____ STORED DATA
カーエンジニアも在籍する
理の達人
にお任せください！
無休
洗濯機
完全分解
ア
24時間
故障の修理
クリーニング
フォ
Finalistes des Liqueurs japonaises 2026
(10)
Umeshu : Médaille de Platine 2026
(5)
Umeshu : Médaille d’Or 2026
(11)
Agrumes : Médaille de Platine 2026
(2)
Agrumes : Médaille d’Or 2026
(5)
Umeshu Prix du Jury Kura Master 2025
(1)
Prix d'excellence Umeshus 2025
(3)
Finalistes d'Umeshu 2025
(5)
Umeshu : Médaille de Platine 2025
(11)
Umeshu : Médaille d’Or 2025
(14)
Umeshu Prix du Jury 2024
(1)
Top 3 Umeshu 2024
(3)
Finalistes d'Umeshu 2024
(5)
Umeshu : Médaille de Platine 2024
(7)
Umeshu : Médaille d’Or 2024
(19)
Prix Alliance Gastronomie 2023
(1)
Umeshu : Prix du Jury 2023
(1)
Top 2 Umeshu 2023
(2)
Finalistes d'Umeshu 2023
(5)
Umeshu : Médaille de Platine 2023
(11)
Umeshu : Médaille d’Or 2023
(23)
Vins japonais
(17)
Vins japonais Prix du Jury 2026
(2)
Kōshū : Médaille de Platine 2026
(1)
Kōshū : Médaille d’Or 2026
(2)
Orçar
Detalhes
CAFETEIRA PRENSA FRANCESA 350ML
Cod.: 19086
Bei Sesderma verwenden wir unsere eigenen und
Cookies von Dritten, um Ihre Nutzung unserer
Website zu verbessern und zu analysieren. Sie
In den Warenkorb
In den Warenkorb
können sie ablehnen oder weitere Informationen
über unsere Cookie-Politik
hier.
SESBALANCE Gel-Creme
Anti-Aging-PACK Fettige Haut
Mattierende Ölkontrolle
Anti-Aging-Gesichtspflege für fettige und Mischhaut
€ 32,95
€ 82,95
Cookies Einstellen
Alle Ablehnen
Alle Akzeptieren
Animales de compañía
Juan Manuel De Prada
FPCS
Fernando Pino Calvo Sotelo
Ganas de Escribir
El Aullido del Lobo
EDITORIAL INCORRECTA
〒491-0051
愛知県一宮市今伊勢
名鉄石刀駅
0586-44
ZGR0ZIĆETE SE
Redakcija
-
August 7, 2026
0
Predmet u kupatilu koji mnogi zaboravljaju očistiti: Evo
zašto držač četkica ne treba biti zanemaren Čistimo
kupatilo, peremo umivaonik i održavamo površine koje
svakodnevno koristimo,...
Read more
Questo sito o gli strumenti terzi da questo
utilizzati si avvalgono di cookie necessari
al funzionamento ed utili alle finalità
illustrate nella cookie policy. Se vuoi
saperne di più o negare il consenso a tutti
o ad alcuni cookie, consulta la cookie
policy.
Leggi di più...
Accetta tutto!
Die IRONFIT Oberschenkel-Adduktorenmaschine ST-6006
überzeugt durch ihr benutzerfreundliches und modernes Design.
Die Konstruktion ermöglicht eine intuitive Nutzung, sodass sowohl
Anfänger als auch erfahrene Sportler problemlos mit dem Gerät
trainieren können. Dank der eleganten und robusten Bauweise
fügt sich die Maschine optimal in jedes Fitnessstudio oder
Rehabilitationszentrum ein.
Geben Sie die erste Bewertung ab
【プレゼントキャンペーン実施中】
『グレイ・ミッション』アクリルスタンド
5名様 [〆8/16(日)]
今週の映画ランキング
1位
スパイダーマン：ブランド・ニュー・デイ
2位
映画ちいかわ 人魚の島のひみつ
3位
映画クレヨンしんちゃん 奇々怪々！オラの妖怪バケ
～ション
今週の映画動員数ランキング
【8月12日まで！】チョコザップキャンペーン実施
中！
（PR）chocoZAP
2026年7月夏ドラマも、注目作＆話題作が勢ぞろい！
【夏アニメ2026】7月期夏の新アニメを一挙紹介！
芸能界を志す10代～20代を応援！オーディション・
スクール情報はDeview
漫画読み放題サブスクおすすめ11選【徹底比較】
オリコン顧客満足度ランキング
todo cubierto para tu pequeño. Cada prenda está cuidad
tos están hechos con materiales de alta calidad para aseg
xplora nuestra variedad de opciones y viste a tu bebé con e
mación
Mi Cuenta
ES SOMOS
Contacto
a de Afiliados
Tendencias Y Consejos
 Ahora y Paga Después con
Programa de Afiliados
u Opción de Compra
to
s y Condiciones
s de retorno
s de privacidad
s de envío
________
• [EXERCISE DETAILS]: Reproduce the lines from the start of the data records up to and including the line with "Questo sito o gli strumenti terzi da questo".

• [SOLUTION TO THIS PROBLEM]:
カーエンジニアも在籍する
理の達人
にお任せください！
無休
洗濯機
完全分解
ア
24時間
故障の修理
クリーニング
フォ
Finalistes des Liqueurs japonaises 2026
(10)
Umeshu : Médaille de Platine 2026
(5)
Umeshu : Médaille d’Or 2026
(11)
Agrumes : Médaille de Platine 2026
(2)
Agrumes : Médaille d’Or 2026
(5)
Umeshu Prix du Jury Kura Master 2025
(1)
Prix d'excellence Umeshus 2025
(3)
Finalistes d'Umeshu 2025
(5)
Umeshu : Médaille de Platine 2025
(11)
Umeshu : Médaille d’Or 2025
(14)
Umeshu Prix du Jury 2024
(1)
Top 3 Umeshu 2024
(3)
Finalistes d'Umeshu 2024
(5)
Umeshu : Médaille de Platine 2024
(7)
Umeshu : Médaille d’Or 2024
(19)
Prix Alliance Gastronomie 2023
(1)
Umeshu : Prix du Jury 2023
(1)
Top 2 Umeshu 2023
(2)
Finalistes d'Umeshu 2023
(5)
Umeshu : Médaille de Platine 2023
(11)
Umeshu : Médaille d’Or 2023
(23)
Vins japonais
(17)
Vins japonais Prix du Jury 2026
(2)
Kōshū : Médaille de Platine 2026
(1)
Kōshū : Médaille d’Or 2026
(2)
Orçar
Detalhes
CAFETEIRA PRENSA FRANCESA 350ML
Cod.: 19086
Bei Sesderma verwenden wir unsere eigenen und
Cookies von Dritten, um Ihre Nutzung unserer
Website zu verbessern und zu analysieren. Sie
In den Warenkorb
In den Warenkorb
können sie ablehnen oder weitere Informationen
über unsere Cookie-Politik
hier.
SESBALANCE Gel-Creme
Anti-Aging-PACK Fettige Haut
Mattierende Ölkontrolle
Anti-Aging-Gesichtspflege für fettige und Mischhaut
€ 32,95
€ 82,95
Cookies Einstellen
Alle Ablehnen
Alle Akzeptieren
Animales de compañía
Juan Manuel De Prada
FPCS
Fernando Pino Calvo Sotelo
Ganas de Escribir
El Aullido del Lobo
EDITORIAL INCORRECTA
〒491-0051
愛知県一宮市今伊勢
名鉄石刀駅
0586-44
ZGR0ZIĆETE SE
Redakcija
-
August 7, 2026
0
Predmet u kupatilu koji mnogi zaboravljaju očistiti: Evo
zašto držač četkica ne treba biti zanemaren Čistimo
kupatilo, peremo umivaonik i održavamo površine koje
svakodnevno koristimo,...
Read more
Questo sito o gli strumenti terzi da questo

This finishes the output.